16 Jun 2017 - by
By Rt Rev'd Professor Stephen Pickard, Executive Director of the Australian Centre for Christianity and Culture
In 1994 the retired CIA analyst Patrick Kennon wrote The Twilight of Democracy. This provocative book challenged conventional beliefs, arguing that democracy is an outdated and doomed form of government that cannot keep pace with rapid change, and that only highly trained technocrats with enormous authority are capable of guiding a nation.

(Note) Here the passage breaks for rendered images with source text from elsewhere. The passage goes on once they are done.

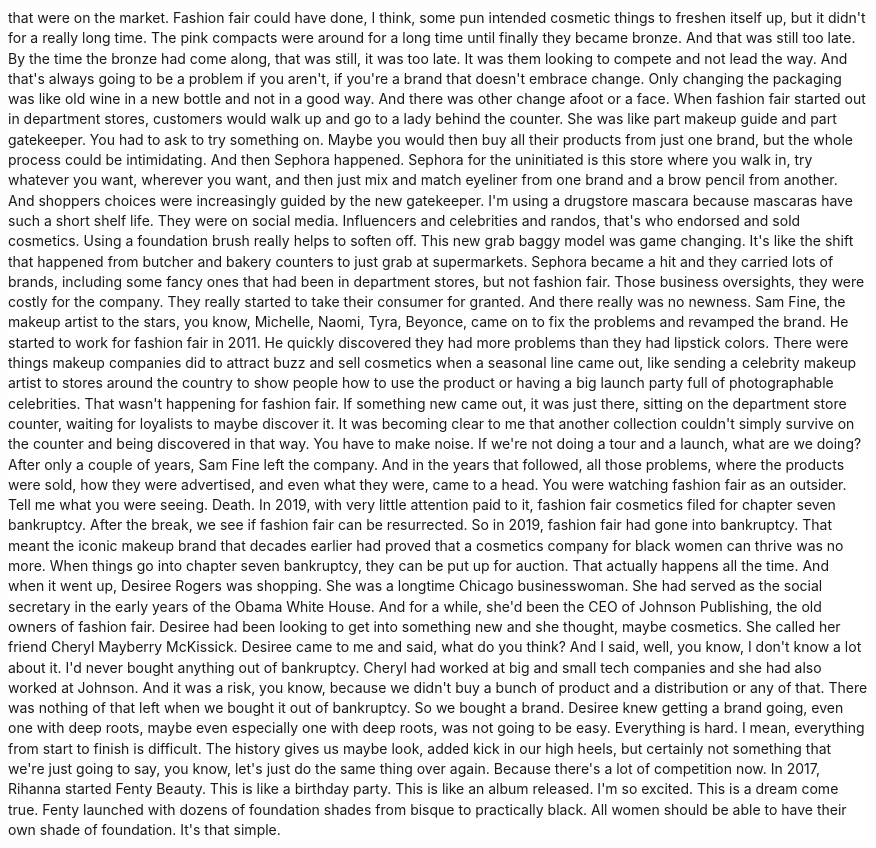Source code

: that were on the market. Fashion fair could have done, I think, some pun intended cosmetic things
to freshen itself up, but it didn't for a really long time. The pink compacts were around
for a long time until finally they became bronze. And that was still too late. By the
time the bronze had come along, that was still, it was too late. It was them looking to compete
and not lead the way. And that's always going to be a problem if you aren't,
if you're a brand that doesn't embrace change. Only changing the packaging was like old wine
in a new bottle and not in a good way. And there was other change afoot or a face.
When fashion fair started out in department stores, customers would walk up and go to
a lady behind the counter. She was like part makeup guide and part gatekeeper.
You had to ask to try something on. Maybe you would then buy all their products from just one
brand, but the whole process could be intimidating. And then Sephora happened. Sephora for the
uninitiated is this store where you walk in, try whatever you want, wherever you want,
and then just mix and match eyeliner from one brand and a brow pencil from another.
And shoppers choices were increasingly guided by the new gatekeeper.
I'm using a drugstore mascara because mascaras have such a short shelf life.
They were on social media. Influencers and celebrities and randos,
that's who endorsed and sold cosmetics. Using a foundation brush really helps to soften off.
This new grab baggy model was game changing. It's like the shift that happened from butcher
and bakery counters to just grab at supermarkets. Sephora became a hit and they carried lots of
brands, including some fancy ones that had been in department stores, but not fashion fair.
Those business oversights, they were costly for the company.
They really started to take their consumer for granted. And there really was no newness.
Sam Fine, the makeup artist to the stars, you know, Michelle, Naomi, Tyra, Beyonce,
came on to fix the problems and revamped the brand. He started to work for fashion fair in
2011. He quickly discovered they had more problems than they had lipstick colors.
There were things makeup companies did to attract buzz and sell cosmetics when a seasonal
line came out, like sending a celebrity makeup artist to stores around the country
to show people how to use the product or having a big launch party full of
photographable celebrities. That wasn't happening for fashion fair. If something new came out,
it was just there, sitting on the department store counter, waiting for loyalists to
maybe discover it. It was becoming clear to me that
another collection couldn't simply survive on the counter and being discovered in that way.
You have to make noise. If we're not doing a tour and a launch, what are we doing?
After only a couple of years, Sam Fine left the company. And in the years that followed,
all those problems, where the products were sold, how they were advertised,
and even what they were, came to a head. You were watching fashion fair as an outsider.
Tell me what you were seeing. Death.
In 2019, with very little attention paid to it,
fashion fair cosmetics filed for chapter seven bankruptcy.
After the break, we see if fashion fair can be resurrected.
So in 2019, fashion fair had gone into bankruptcy. That meant the iconic makeup
brand that decades earlier had proved that a cosmetics company for black women can thrive
was no more. When things go into chapter seven bankruptcy, they can be put up for auction.
That actually happens all the time. And when it went up, Desiree Rogers was
shopping. She was a longtime Chicago businesswoman. She had served as the
social secretary in the early years of the Obama White House. And for a while,
she'd been the CEO of Johnson Publishing, the old owners of fashion fair.
Desiree had been looking to get into something new and she thought, maybe cosmetics.
She called her friend Cheryl Mayberry McKissick.
Desiree came to me and said, what do you think? And I said, well, you know,
I don't know a lot about it. I'd never bought anything out of bankruptcy.
Cheryl had worked at big and small tech companies and she had also worked at Johnson.
And it was a risk, you know, because we didn't buy a bunch of product and a distribution
or any of that. There was nothing of that left when we bought it out of bankruptcy.
So we bought a brand. Desiree knew getting a brand going,
even one with deep roots, maybe even especially one with deep roots, was not going to be easy.
Everything is hard. I mean, everything from start to finish is difficult.
The history gives us maybe look, added kick in our high heels, but certainly not something
that we're just going to say, you know, let's just do the same thing over again.
Because there's a lot of competition now. In 2017, Rihanna started Fenty Beauty.
This is like a birthday party. This is like an album released.
I'm so excited. This is a dream come true.
Fenty launched with dozens of foundation shades from bisque to practically black.
All women should be able to have their own shade of foundation. It's that simple.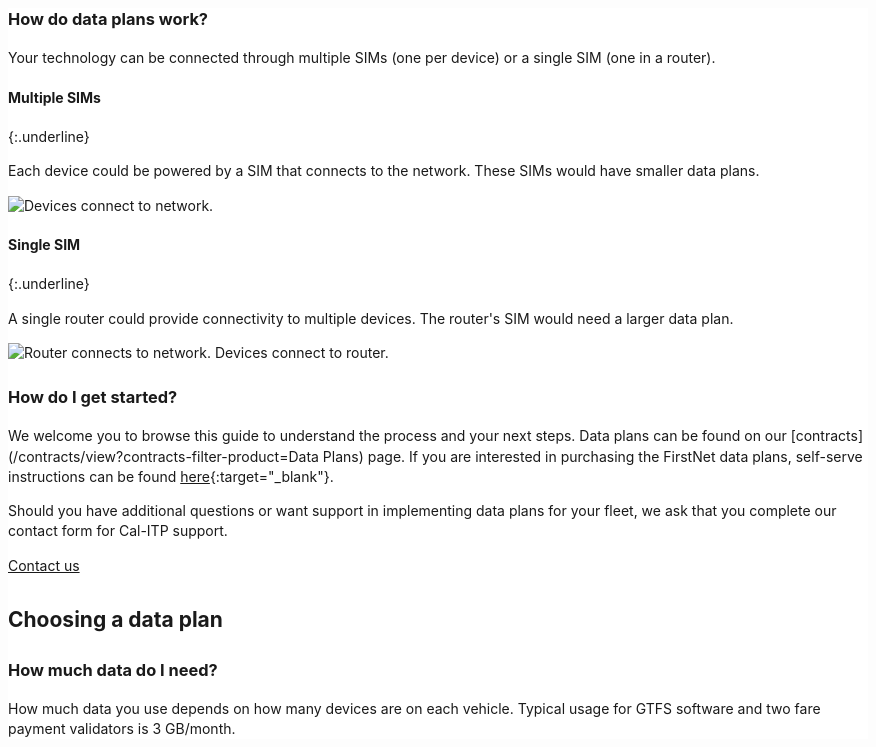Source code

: ### How do data plans work?

Your technology can be connected through multiple SIMs (one per device) or a single SIM (one in a router).

#### Multiple SIMs

{:.underline}

Each device could be powered by a SIM that connects to the network. These SIMs would have smaller data plans.

<div class="d-flex justify-content-center">
  <img
    class="md-w-75 w-100 my-5"
    src="/uploads/devices-connect-to-network.png"
    alt="Devices connect to network."
  />
</div>

#### Single SIM

{:.underline}

A single router could provide connectivity to multiple devices. The router's SIM would need a larger data plan.

<div class="d-flex justify-content-center">
  <img
    class="md-w-75 w-100 my-5"
    src="/uploads/devices-connect-to-router.png"
    alt="Router connects to network. Devices connect to router."
  />
</div>

### How do I get started?

We welcome you to browse this guide to understand the process and your next steps. Data plans can be found on our [contracts](/contracts/view?contracts-filter-product=Data Plans) page. If you are interested in purchasing the FirstNet data plans, self-serve instructions can be found [here](https://resources.calitp.org/mobility-marketplace/FirstNet-Self-Service-Instructions.pdf){:target="\_blank"}.

Should you have additional questions or want support in implementing data plans for your fleet, we ask that you complete our contact form for Cal-ITP support.

<a href="/contact" class="mb-4 mt-3 btn btn-outline-primary">Contact us</a>

## Choosing a data plan

### How much data do I need?

How much data you use depends on how many devices are on each vehicle. Typical usage for GTFS software and two fare payment validators is 3 GB/month.
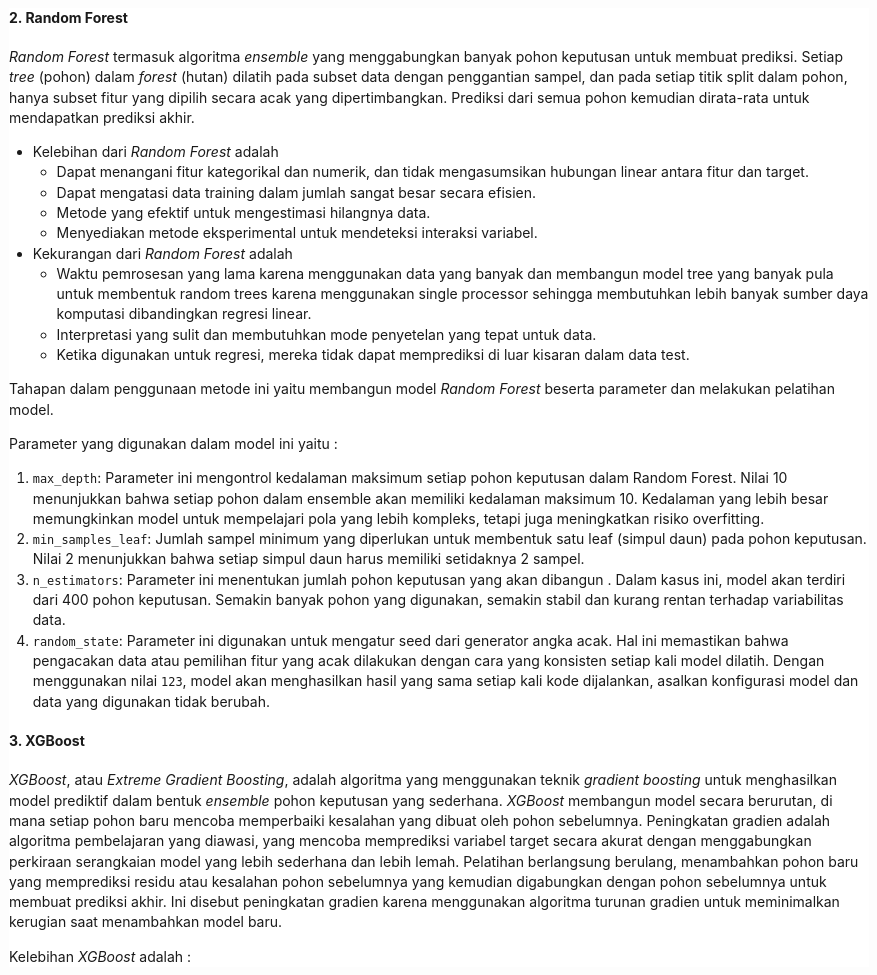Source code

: #### 2. **Random Forest**

_Random Forest_ termasuk algoritma _ensemble_ yang menggabungkan banyak pohon keputusan untuk membuat prediksi. Setiap _tree_ (pohon) dalam _forest_ (hutan) dilatih pada subset data dengan penggantian sampel, dan pada setiap titik split dalam pohon, hanya subset fitur yang dipilih secara acak yang dipertimbangkan. Prediksi dari semua pohon kemudian dirata-rata untuk mendapatkan prediksi akhir.

- Kelebihan dari _Random Forest_ adalah
  - Dapat menangani fitur kategorikal dan numerik, dan tidak mengasumsikan hubungan linear antara fitur dan target.
  - Dapat mengatasi data training dalam jumlah sangat besar secara efisien.
  - Metode yang efektif untuk mengestimasi hilangnya data.
  - Menyediakan metode eksperimental untuk mendeteksi interaksi variabel.
- Kekurangan dari _Random Forest_ adalah
  - Waktu pemrosesan yang lama karena menggunakan data yang banyak dan membangun model tree yang banyak pula untuk membentuk random trees karena menggunakan single processor sehingga membutuhkan lebih banyak sumber daya komputasi dibandingkan regresi linear.
  - Interpretasi yang sulit dan membutuhkan mode penyetelan yang tepat untuk data.
  - Ketika digunakan untuk regresi, mereka tidak dapat memprediksi di luar kisaran dalam data test.

Tahapan dalam penggunaan metode ini yaitu membangun model _Random Forest_ beserta parameter dan melakukan pelatihan model.

Parameter yang digunakan dalam model ini yaitu :

1. `max_depth`: Parameter ini mengontrol kedalaman maksimum setiap pohon keputusan dalam Random Forest. Nilai 10 menunjukkan bahwa setiap pohon dalam ensemble akan memiliki kedalaman maksimum 10. Kedalaman yang lebih besar memungkinkan model untuk mempelajari pola yang lebih kompleks, tetapi juga meningkatkan risiko overfitting.
2. `min_samples_leaf`: Jumlah sampel minimum yang diperlukan untuk membentuk satu leaf (simpul daun) pada pohon keputusan. Nilai 2 menunjukkan bahwa setiap simpul daun harus memiliki setidaknya 2 sampel.
3. `n_estimators`: Parameter ini menentukan jumlah pohon keputusan yang akan dibangun . Dalam kasus ini, model akan terdiri dari 400 pohon keputusan. Semakin banyak pohon yang digunakan, semakin stabil dan kurang rentan terhadap variabilitas data.
4. `random_state`: Parameter ini digunakan untuk mengatur seed dari generator angka acak. Hal ini memastikan bahwa pengacakan data atau pemilihan fitur yang acak dilakukan dengan cara yang konsisten setiap kali model dilatih. Dengan menggunakan nilai `123`, model akan menghasilkan hasil yang sama setiap kali kode dijalankan, asalkan konfigurasi model dan data yang digunakan tidak berubah.

#### 3. **XGBoost**

_XGBoost_, atau _Extreme Gradient Boosting_, adalah algoritma yang menggunakan teknik _gradient boosting_ untuk menghasilkan model prediktif dalam bentuk _ensemble_ pohon keputusan yang sederhana. _XGBoost_ membangun model secara berurutan, di mana setiap pohon baru mencoba memperbaiki kesalahan yang dibuat oleh pohon sebelumnya. Peningkatan gradien adalah algoritma pembelajaran yang diawasi, yang mencoba memprediksi variabel target secara akurat dengan menggabungkan perkiraan serangkaian model yang lebih sederhana dan lebih lemah. Pelatihan berlangsung berulang, menambahkan pohon baru yang memprediksi residu atau kesalahan pohon sebelumnya yang kemudian digabungkan dengan pohon sebelumnya untuk membuat prediksi akhir. Ini disebut peningkatan gradien karena menggunakan algoritma turunan gradien untuk meminimalkan kerugian saat menambahkan model baru.

Kelebihan _XGBoost_ adalah :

That's a scary thought; the politics of top down bossing by highly trained technocrats unaccountable to the citizens of a country. Representative democracy is a system of political organization specifically designed to maintain accountability and ensure checks and balances in the exercise of authority. Such a system requires a delicate tripartite arrangement between (a) the one; that government responsible for the development and implementation of policies for the common good (b) the many; that body of people from whom such representatives come and (c) the few; those who have developed expertise and specific wisdom and mediate between the many and the one. When the few are deliberately removed, undermined or ignored by those in political power, as is the case today (e.g. the treatment of the CSIRO is the best recent example), conditions are established for the rule of the many by the one. Alternatively, the few (so called elite group of experts or, as is increasingly the case, those with big business interests) may exercise control and influence behind the scenes with political leaders turned into puppets. The twilight of democracy comes about when the delicate tripartite balance of power between the one, the many and the few begins to collapse. The first sign of this is the loss of respect and trust.
The twilight of democracy has become not just a crisis but a metacrisis according to John Milbank and Adrian Pabst in The Politics of Virtue. The tripartite form of representative democracy under the pressure of a culture driven by self-interest and greed is beginning to collapse. Social trust is being hollowed out as the deepest shared values of the common good and the virtues that sustain it begin to evaporate.
This tripartite relationship at the core of modern democratic life deserves more careful exploration. For example, the citizens of contemporary western society constitute the many, the masses. They are the focus for the media and advertising; political machinery is designed to appeal to them; to manipulate and create allegiance. They are easily swayed. The most effective means to control the masses is by appeal to simple binaries: good and bad; us and them; lifters and leaners; patriots and unpatriotic; fake news; alternate facts. The many can be made suspicious; fearful or optimistic. The post truth world is the devil's playground with the people.
Contemporary society swings between the masses (the many) and the ruling elites (the one). What is singularly missing in this simple binary is the third mediating voice of the wisdom traditions; what John Milbank and Adrian Pabst in The Politics of Virtue, refers to as the wisdom traditions – the advisors; those who mediate between the people and the rulers. It is fundamental to democracy for a vibrant threefold interplay between the one, the few and the many. This prevents manipulation of the whole; provides considered wisdom for the rulers; and acts as a check on political and religious self interest. In this way the common good is kept alive.
In Luke's Gospel (chap. 11) we have a snapshot of Jesus engaging with the masses. He knows their foibles, vulnerability and their thirst for immediate satisfactions. The many are like sheep without a shepherd. Jesus also engages with the rulers. He is critical of their callous disregard for the people; their self interest masquerading as care. Between the one and the many Jesus appears as the prophet who occupies that third place mediating God's loving wisdom in a sustained and fearless manner. He stands between the one and the many; the masses and the rulers. The first casualty of the abuse of power is the marginalisation of this third voice. We see it unfolding today not just in cruel dictatorships but from within the very fabric of Western democracy. The church is called to exercise a new prophetic middle voice from within, albeit from a de-centred marginal place.
It is against the above background that the ACC&C is hosting this year's scholar's consultation on the theme of Democracy and the Politics of Virtue. This event belongs to our Centre Pillar: Wisdom for Civil Society.
Scholars and practitioners from many walks of life and disciplines will engage with the theme and consider its relevance for the life of the churches in Australia. We will be assisted in this by addresses by Professor Frank Bongiorno (ANU) and Canon Professor Scott Cowdell (CSU).